In a variety of recent private and panel discussions with health and policy leaders, I’ve heard encouraging talk around interoperability through open and available application programming interfaces (APIs). Public comments by Health and Human Services Secretary Sylvia Mathews Burwell and Centers for Medicare and Medicaid Acting Administrator Andy Slavitt indicate there is sincere commitment to making this a reality.
While this momentum seems promising, when Meaningful Use Stage 3 is mentioned – particularly its requirements for making data available to patient facing applications – I see the potential for unintended and terrible consequences for clinician workflows.
Though it has notable limitations, a patient- or consumer-centric approach to data portability and interoperability is currently the best framework. Individuals should own their data and have easy, real-time, plain-English ways of opting in and out of recording and sharing their data in both identified and de-identified ways with anyone they wish, for their own benefit or the benefit of society at large.
Yet Meaningful Use Stage 3 and open APIs for consumer-facing applications will not be enough to solve the interoperability challenges we face. For example, imagine the situation of a patient showing up to the emergency department. The physician describes needed tests that the patient knows were recently done by another provider. Even if that patient has an application on their phone that can access data from various sources, it’s still unlikely this could translate to a scalable, reliable, effective workflow for that physician. The more likely result is that the same issues that plague ineffective health information exchanges (HIEs) will arise: the data are incorrect, the solution is difficult to navigate, the focus is not tailored to the specialty of the user, or there is suboptimal data provenance, to name just a few.
By relying too heavily on a patient-centric approach, we risk diminishing the momentum toward enforcement of affordable, open, bi-directional APIs among all health information systems. This is a must-have to create innovative and intuitive workflow solutions for clinicians and consumers. In the scenario above, what is needed most is for the emergency department physician to have access to an integrated workflow that incorporates their own hospital’s data along with relevant patient data from multiple other and disparate sources. This will enable cost-effective and clinically accurate decisions to be made more efficiently.

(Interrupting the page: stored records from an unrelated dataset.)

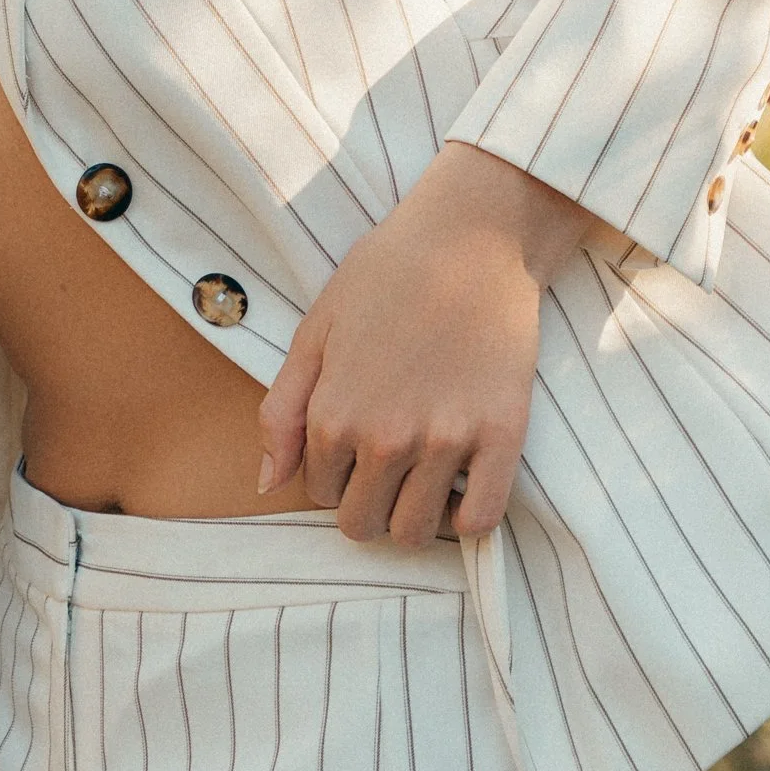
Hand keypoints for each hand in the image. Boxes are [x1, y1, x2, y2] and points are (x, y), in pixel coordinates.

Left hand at [257, 146, 596, 545]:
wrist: (471, 238)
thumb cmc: (386, 275)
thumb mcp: (314, 332)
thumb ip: (282, 413)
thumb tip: (267, 485)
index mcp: (333, 417)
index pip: (320, 493)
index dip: (334, 472)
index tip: (355, 441)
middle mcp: (386, 440)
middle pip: (363, 525)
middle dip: (367, 503)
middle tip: (387, 468)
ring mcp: (446, 442)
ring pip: (416, 533)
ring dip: (413, 516)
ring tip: (424, 478)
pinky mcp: (503, 436)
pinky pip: (483, 520)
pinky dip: (469, 518)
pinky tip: (462, 485)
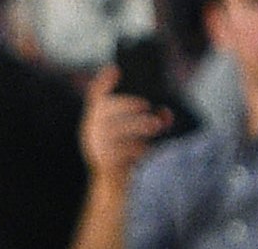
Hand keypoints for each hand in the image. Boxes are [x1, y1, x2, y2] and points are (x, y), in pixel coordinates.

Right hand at [78, 68, 170, 184]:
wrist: (111, 187)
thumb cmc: (126, 156)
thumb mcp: (135, 137)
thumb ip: (150, 121)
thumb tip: (166, 114)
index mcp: (95, 119)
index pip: (95, 95)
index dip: (103, 81)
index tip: (116, 69)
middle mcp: (91, 130)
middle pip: (107, 109)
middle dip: (130, 105)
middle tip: (150, 107)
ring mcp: (96, 146)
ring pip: (117, 129)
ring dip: (139, 126)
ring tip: (156, 125)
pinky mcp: (105, 161)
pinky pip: (122, 151)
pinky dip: (138, 149)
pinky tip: (146, 150)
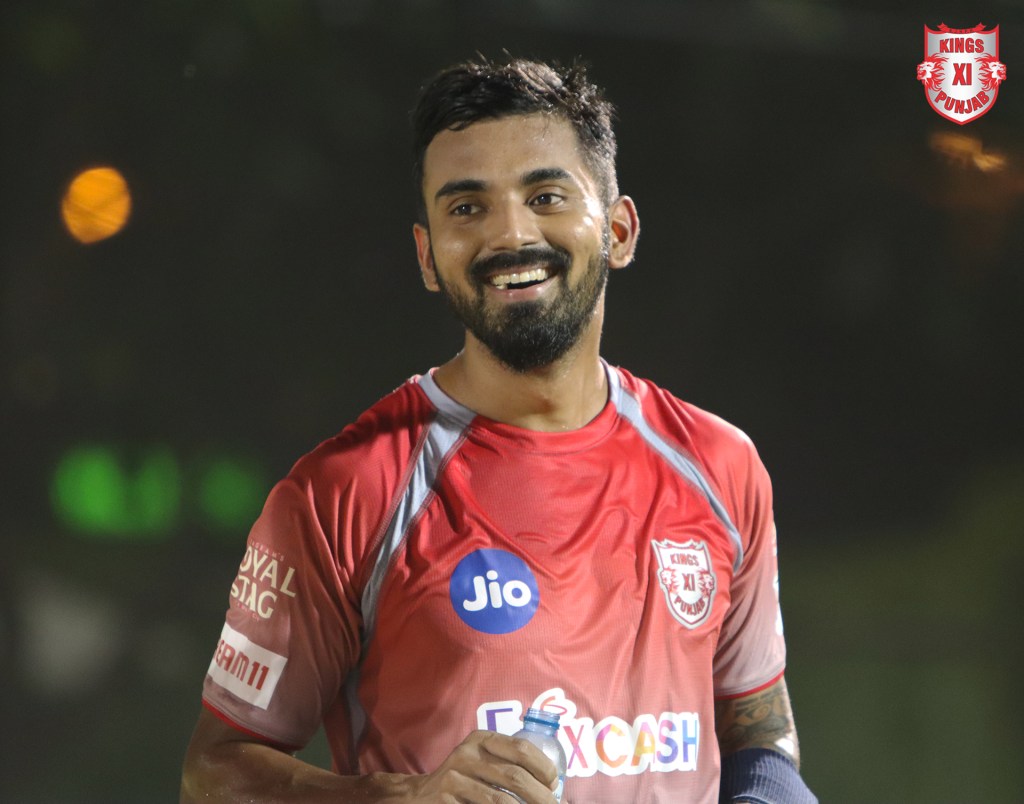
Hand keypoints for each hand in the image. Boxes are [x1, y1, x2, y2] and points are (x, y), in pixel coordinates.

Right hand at [402, 730, 558, 802]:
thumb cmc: (462, 778)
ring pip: (500, 799)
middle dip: (539, 795)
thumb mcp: (480, 760)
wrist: (419, 795)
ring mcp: (455, 777)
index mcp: (481, 739)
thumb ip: (507, 764)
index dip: (543, 767)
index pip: (520, 748)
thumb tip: (554, 786)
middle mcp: (467, 754)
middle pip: (514, 776)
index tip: (554, 783)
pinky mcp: (446, 799)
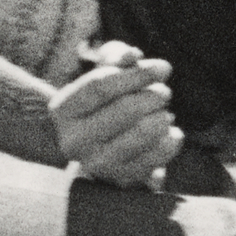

Establishing the consumer as the broker in these situations may introduce unnecessary complexity. The ideal consumer-facing application would simply have two buttons: ‘record’ and ‘share,’ providing the consumer with control over their data and interoperability in a simple, real-time way. What should follow that consumer action is wide-open, bidirectional interoperability among the patient’s historical data sources that can support nimble, innovative workflow solutions geared toward clinician use and decision making. Ultimately, business models that simply monetize the hoarding and simple transmission of data from closed, Byzantine health information systems without creating meaningful insights and workflows will crumble – as they should.